▶ **Input records**
******

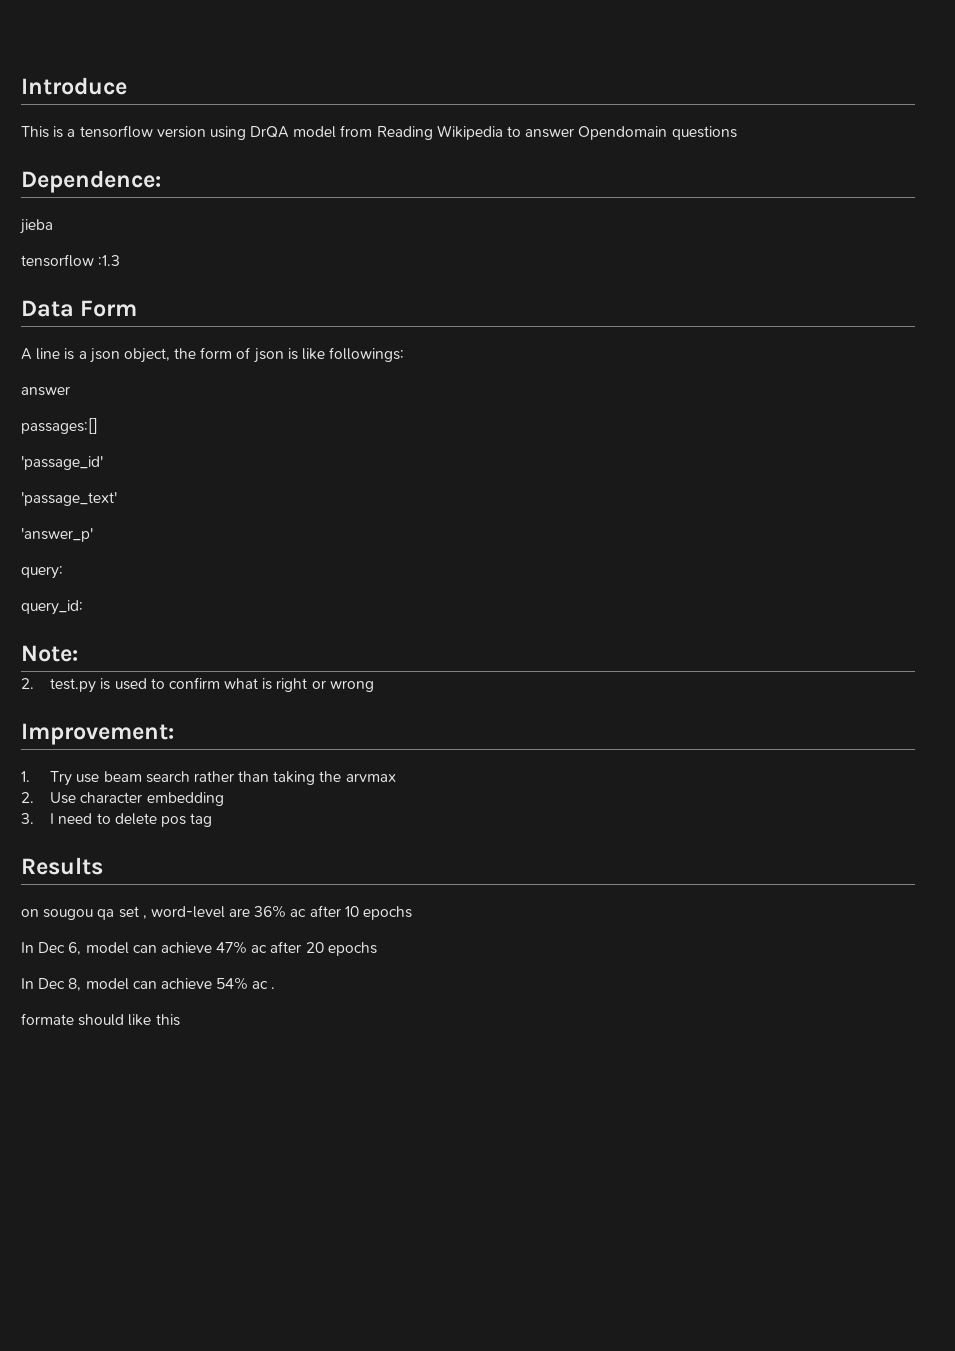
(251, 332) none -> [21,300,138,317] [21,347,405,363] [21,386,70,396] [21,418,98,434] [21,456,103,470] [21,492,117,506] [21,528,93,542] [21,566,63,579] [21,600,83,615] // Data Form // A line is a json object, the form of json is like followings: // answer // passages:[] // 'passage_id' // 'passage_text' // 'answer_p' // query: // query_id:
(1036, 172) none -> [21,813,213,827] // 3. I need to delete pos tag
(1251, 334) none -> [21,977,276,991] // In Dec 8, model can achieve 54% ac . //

******

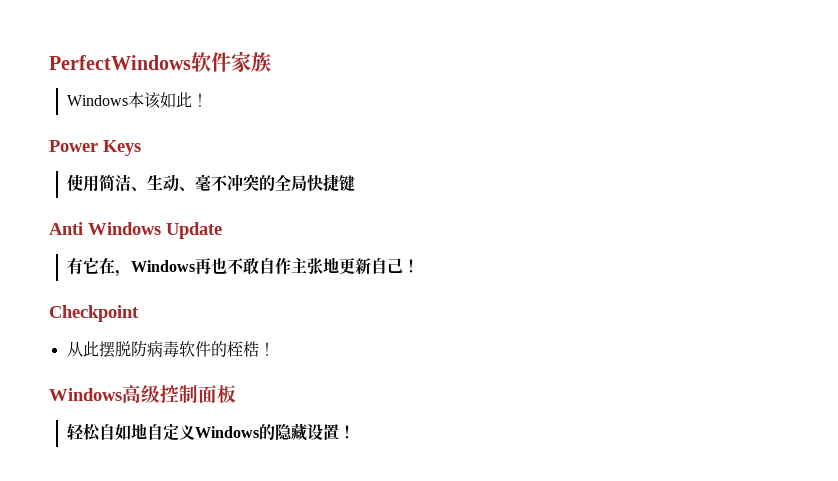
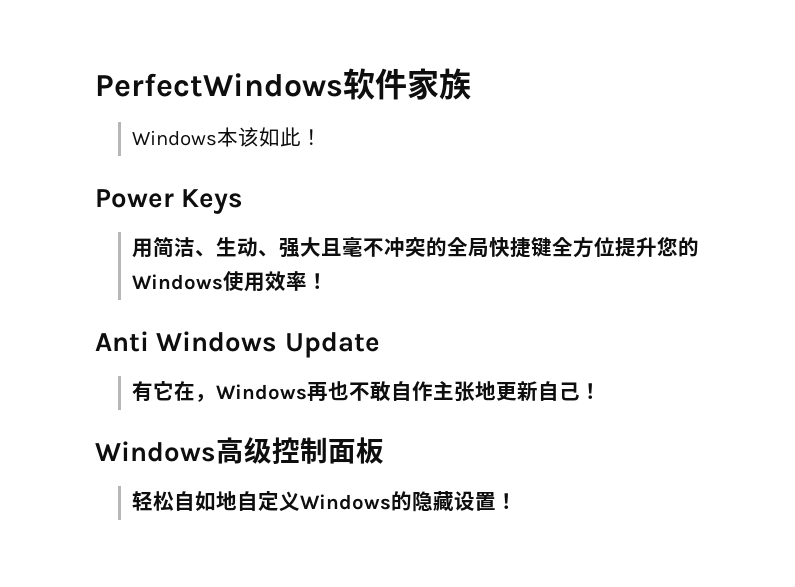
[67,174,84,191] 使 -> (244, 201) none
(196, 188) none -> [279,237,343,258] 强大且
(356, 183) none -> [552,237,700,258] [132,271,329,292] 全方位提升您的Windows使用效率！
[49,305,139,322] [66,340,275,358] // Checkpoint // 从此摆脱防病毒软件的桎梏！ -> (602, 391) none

******

▶ **Work to be completed**
Write down, word for word, the lines above from the one containing "(356, 183) none" through the one containing "[49,305,139,322] [66,340,275,358] //", both ends included.

▶ **Exercise solution**
(356, 183) none -> [552,237,700,258] [132,271,329,292] 全方位提升您的Windows使用效率！
[49,305,139,322] [66,340,275,358] // Checkpoint // 从此摆脱防病毒软件的桎梏！ -> (602, 391) none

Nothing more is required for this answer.